La inflación es un termómetro del “costo de la vida” ya que mide mes a mes la variación general de los precios de una canasta de bienes y servicios representativa del consumo de los hogares del país. Por tanto, cuando sube significa que se hace más caro adquirir los productos de esa canasta. En otras palabras, implica un deterioro del poder adquisitivo de las personas, ya que con una cierta cantidad de dinero nominal (sueldo en pesos, por ejemplo) se podrá comprar cada vez menos productos y servicios en términos reales. En la práctica el dinero vale menos, se reduce el ingreso real de las personas y hogares. Esto afecta naturalmente con mayor fuerza a los de menores ingresos que destinan un mayor porcentaje de su sueldo a bienes y servicios, por lo que su poder de compra se ve más afectado; por esto la inflación es también conocida como un “impuesto de los pobres”.

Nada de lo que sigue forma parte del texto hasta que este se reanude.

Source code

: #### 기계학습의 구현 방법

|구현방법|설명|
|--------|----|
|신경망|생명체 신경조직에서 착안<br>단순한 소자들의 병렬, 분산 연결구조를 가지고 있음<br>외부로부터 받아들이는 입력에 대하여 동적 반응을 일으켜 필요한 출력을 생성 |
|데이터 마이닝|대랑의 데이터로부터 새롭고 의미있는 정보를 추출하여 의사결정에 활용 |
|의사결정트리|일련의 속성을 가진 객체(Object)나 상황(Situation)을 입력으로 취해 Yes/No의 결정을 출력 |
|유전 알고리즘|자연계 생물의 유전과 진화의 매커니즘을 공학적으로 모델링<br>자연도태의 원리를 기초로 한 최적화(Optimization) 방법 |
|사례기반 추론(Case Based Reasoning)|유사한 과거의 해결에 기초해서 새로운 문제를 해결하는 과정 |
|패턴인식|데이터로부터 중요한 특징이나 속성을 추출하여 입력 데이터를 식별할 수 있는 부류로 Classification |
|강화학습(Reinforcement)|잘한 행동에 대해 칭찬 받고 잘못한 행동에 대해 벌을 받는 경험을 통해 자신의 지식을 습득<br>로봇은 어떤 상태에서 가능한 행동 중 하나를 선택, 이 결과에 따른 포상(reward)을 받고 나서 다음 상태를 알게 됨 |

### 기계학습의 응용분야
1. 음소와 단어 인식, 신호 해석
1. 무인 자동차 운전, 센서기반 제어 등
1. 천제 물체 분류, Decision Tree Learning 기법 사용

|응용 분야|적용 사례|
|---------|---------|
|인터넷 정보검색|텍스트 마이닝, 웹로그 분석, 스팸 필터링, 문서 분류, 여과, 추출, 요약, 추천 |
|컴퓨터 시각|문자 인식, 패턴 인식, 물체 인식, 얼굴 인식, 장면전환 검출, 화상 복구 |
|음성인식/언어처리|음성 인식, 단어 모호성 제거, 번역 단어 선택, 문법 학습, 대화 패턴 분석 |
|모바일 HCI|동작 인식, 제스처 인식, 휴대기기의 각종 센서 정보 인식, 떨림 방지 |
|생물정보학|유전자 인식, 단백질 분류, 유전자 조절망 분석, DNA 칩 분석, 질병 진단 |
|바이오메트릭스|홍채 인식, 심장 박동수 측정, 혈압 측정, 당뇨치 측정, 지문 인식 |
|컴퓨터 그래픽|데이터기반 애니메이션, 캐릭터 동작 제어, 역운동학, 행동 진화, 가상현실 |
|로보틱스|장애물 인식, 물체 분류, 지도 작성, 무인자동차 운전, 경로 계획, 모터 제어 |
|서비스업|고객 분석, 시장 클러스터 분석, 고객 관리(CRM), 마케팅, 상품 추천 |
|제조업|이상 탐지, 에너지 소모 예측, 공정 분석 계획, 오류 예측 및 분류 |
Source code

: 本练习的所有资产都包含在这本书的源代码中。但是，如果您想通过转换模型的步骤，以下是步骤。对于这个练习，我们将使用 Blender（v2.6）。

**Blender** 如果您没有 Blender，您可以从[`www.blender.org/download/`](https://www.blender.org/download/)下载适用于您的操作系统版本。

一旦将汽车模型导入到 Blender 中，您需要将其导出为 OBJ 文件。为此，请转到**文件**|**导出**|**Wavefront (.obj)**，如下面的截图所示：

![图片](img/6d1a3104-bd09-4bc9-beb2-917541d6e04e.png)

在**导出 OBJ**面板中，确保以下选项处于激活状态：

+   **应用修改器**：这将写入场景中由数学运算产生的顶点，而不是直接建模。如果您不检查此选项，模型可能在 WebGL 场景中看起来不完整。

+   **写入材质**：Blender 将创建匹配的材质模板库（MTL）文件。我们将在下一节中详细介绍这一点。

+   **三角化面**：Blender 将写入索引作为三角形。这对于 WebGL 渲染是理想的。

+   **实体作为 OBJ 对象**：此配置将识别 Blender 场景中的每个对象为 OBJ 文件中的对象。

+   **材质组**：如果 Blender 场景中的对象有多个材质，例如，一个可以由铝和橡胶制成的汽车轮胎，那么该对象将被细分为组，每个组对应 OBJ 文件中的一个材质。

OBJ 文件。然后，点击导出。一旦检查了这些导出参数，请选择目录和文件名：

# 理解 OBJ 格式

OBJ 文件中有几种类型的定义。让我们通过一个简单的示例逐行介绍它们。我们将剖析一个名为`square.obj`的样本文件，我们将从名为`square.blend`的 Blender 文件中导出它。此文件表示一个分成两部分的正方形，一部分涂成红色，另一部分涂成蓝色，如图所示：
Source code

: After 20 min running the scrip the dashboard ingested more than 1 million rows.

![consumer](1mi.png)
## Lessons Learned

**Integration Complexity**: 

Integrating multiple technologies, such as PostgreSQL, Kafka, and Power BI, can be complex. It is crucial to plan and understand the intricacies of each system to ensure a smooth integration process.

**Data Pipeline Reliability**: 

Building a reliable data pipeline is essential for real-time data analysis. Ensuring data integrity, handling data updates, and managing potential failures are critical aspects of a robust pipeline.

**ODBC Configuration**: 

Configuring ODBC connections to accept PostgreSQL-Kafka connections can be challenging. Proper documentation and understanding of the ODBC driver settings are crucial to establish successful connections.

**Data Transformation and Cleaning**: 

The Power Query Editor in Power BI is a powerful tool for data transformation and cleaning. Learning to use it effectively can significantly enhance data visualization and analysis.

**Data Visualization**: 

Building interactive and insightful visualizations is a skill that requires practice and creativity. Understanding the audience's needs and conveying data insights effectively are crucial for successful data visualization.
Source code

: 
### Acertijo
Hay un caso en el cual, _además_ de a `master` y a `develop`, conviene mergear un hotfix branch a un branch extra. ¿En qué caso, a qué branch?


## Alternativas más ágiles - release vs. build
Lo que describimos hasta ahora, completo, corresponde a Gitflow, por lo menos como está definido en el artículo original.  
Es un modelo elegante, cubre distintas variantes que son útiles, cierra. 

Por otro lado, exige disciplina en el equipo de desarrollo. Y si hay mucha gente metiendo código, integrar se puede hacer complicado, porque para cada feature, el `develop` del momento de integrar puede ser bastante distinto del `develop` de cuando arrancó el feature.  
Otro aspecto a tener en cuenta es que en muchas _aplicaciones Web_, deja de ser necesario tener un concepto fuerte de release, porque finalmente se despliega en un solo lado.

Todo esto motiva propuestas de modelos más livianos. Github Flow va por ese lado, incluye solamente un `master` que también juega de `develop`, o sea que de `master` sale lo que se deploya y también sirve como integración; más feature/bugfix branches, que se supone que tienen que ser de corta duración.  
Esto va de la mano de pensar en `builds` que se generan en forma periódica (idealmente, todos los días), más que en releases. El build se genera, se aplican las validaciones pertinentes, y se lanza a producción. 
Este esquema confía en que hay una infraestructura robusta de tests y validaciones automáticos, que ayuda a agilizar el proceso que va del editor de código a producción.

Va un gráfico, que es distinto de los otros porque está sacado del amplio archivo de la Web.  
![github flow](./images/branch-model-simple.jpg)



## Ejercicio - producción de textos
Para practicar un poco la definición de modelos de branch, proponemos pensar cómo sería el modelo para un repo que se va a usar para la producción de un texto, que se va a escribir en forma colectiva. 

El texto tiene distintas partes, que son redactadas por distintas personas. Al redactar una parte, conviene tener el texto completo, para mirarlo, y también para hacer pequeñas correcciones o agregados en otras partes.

Entre los efectos de esta abrupta alza de inflación está el alza de la unidad de fomento (UF) que verá incrementado su valor en cerca de $375 entre el 9 de febrero y el 9 de marzo próximos, esto dado que la UF se mueve en base a la inflación.  Esto a su vez generará el alza de precios indexados a la UF tales como dividendos hipotecarios, planes de salud de isapres, seguros, arriendos, etc.

Otro efecto que trae el alza de la inflación es el alza de las tasas de interés de créditos, lo que encarece el costo de financiamiento. Esto, porque para intentar reducir la inflación, el banco central debe subir la tasa de política monetaria, una tasa de referencia del sistema financiero, y eso se traspasa a mayores tasas de créditos hipotecarios, de consumo y comerciales de bancos e instituciones financieras.

De ahí la importancia de tener un banco central autónomo que se preocupe de velar por el poder adquisitivo de la moneda, alejando lo más posible el fantasma de la inflación y sus consecuencias. Pero también, de disponer de políticas públicas responsables que no contribuyan a generar alzas de precios, ya que en economía como en la vida al final hay que pagar la cuenta.